The Problem with Hourly Data

Which brings us to an additional problem: we’re looking at hourly intervals but the utility invoices the building based on 15-minute demand intervals. Let’s say the hourly data show that the building’s peak hourly demand for the month of March happened at 3 pm and was 40 kW. Then we look at the 15-minute data and we see that between 3:15 and 3:30 the building really used 70 kW, it just happened to use 30 kW between 3 and 3:15, and 3:30 – 4 pm, so that the total averaged to 40 kW over the hour. That’s a real problem, and a likely one. The utility is going to bill the building based on having used 70 kW, but looking at the hourly data you would think you’re only being billed based on 40 kW of demand.

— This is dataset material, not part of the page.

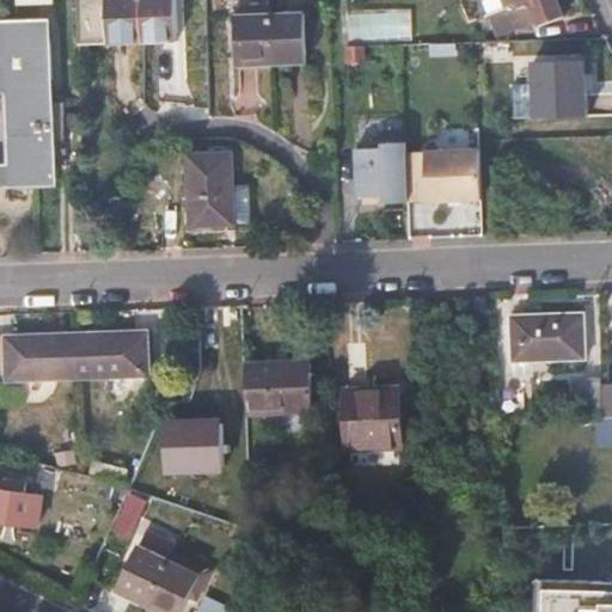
[(139,49),(135,0),(101,0),(104,49),(139,49)]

Hourly demand forecasts are a good proxy for how demand charges are calculated, but because they were calculated on the hour and not every 15 minutes, they are likely to be below actual peak demand given the 15-minute fluctuations within the data.

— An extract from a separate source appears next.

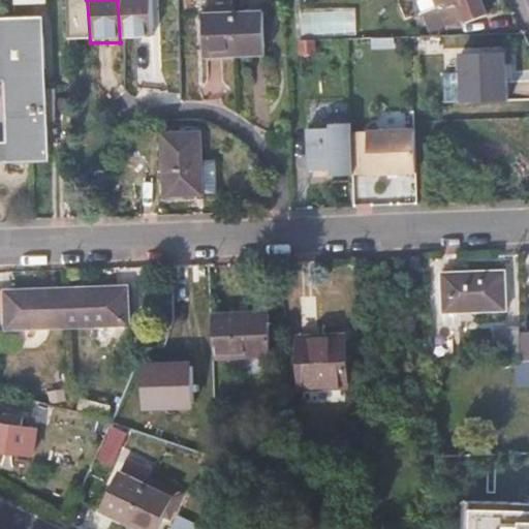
[(147,0),(117,0),(120,42),(150,41),(147,0)]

One thing you can do is compare the maximum 15-minute interval in every hour-long interval to the average hourly demand, and then analyze the differences across every hour of every month. Variation may exceed 100% within an hour (e.g. between 4-5 pm the facility needed an average of 100 kW, but at 4:45-5:00 it needed 200 kW). You could end up with a chart showing the percent greater that the max demand in the 15 minute intervals is compared to the average hourly demand:

You may note all the red around the hours of noon. That’s because this particular data is adapted from a facility that had a solar array. The solar production fluctuated from cloud cover and other weather-related changes causing substantial swings in the net energy demand of the facility within a given hour

A reasonable correction for this hourly/15-minute problem is to take the maximum of the 15 minute demands in every increment and update your hourly and monthly chart accordingly. Alternatively, one could come up with an hourly multiplication factor of say, 1.4, in which you assume that there will be 40% greater demand within a given hour than the hourly average. Then multiply all the hourly demand numbers by 40%. Both these solutions allow for more accurate modeling of the actual, 15-minute demand charges.

Final Improvements

It is certainly possible to conduct an even more comprehensive analysis of solar and demand charges than what we discussed above. One further step is to run a Monte Carlo simulation. You vary solar production based on weather data and vary facility energy demand based on historical energy demand data as well as weather data. Running this simulation a thousand or a hundred thousand times generates a range of likely savings – because of the range of overlaps of solar production and facility energy demand. Taking averages and ranges would give you an even better model of likely demand charge savings from solar.

But a model it remains. Because unless you can predict when the sun will shine, as well as when a building will use the most energy, in 15-minute intervals, exactly, for the next twenty years, without fail, then you cannot have certainty in demand charge savings.

We can do some very powerful modeling that approximates reality pretty closely. And now you know some of the complications that go into it.